Their proposed rectifying molecule was designed so that electrical conduction within it would be favored from the electron-rich subunit or moiety (electron donor) to an electron-poor moiety (electron acceptor), but disfavored (by several electron volts) in the reverse direction.

==Research==
Many potential rectifying molecules were studied by the groups of Robert Melville Metzger, Charles A. Panetta, and Daniell L. Mattern (University of Mississippi) between 1981 and 1991, but were not tested successfully for conductivity.

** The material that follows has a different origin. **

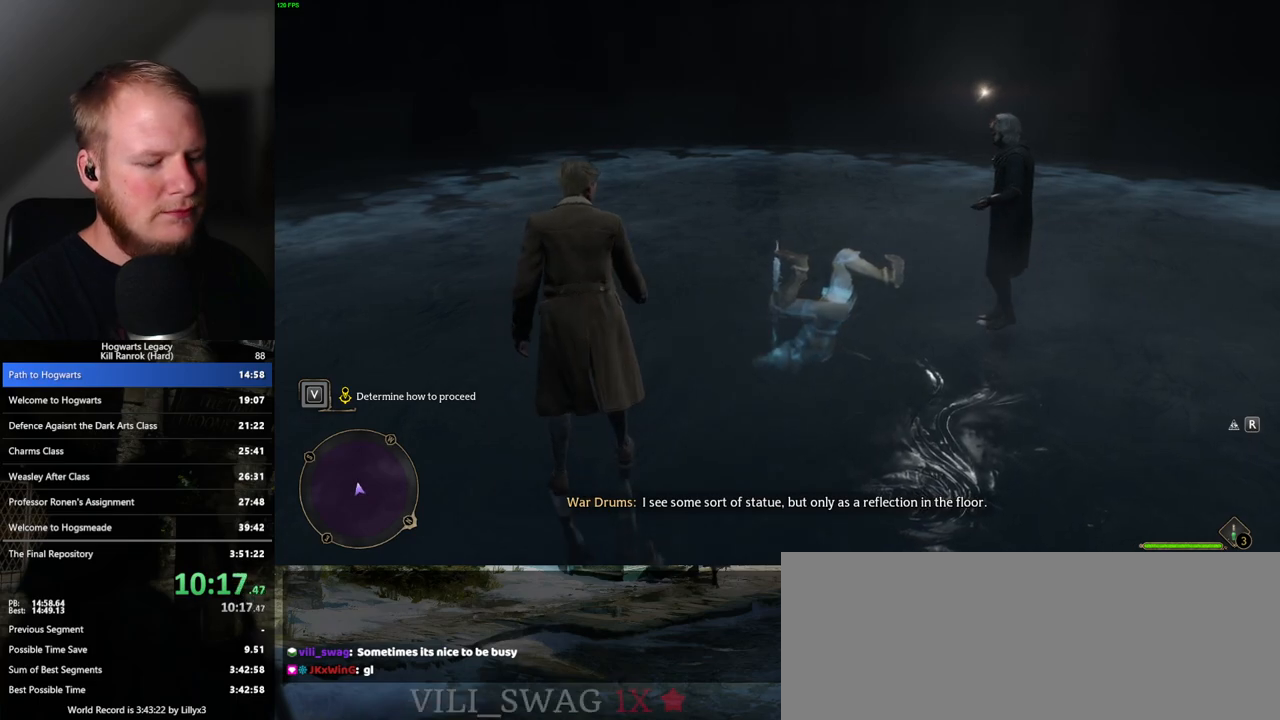
{"keys": ["w"], "mouse": [], "events": [[250, "r", "down"], [300, "r", "up"], [400, "r", "down"], [467, "r", "up"]]}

This proposal was verified in two papers in 1990 and 1993 by the groups of John Roy Sambles (University of Exeter, UK) and Geoffrey Joseph Ashwell (Cranfield University now at the Lancaster University, UK), using a monolayer of hexadecylquinolinium tricyanoquinodimethanide sandwiched between dissimilar metal electrodes (magnesium and platinum) and then confirmed in three papers in 1997 and 2001 by Metzger (now at the University of Alabama) and coworkers, who used identical metals (first aluminium, then gold).

These papers use Langmuir-Blodgett monolayers (one molecule thick) with an estimated 10^{14} to 10^{15} molecules measured in parallel. About nine similar rectifiers of vastly different structure have been found by Metzger's group between 1997 and 2006. Some more perylene based organic rectifiers with PEG (polyethylene glycol) swallowtails have been synthesized in Mattern's lab by Ramakrishna Samudrala. These rectifiers would allow the rectification to be measured with flexibility.

Single molecules bonded covalently to gold have been studied by scanning tunneling spectroscopy and some of them are unimolecular rectifiers, studied as single molecules, as shown by the groups of Luping Yu (University of Chicago) and Ashwell (later at Lancaster University, UK).

==Aims==
The driving idea in UE (also called molecular-scale electronics) is that properly designed "electroactive" molecules, of between 1 and 3 nm in length, can supplant silicon-based devices to reduce circuit component sizes, providing concomitant increase in maximum integrated circuit speeds. However, amplification had not been realized As of 2012, and the chemical interactions between metal electrodes and molecules are complex.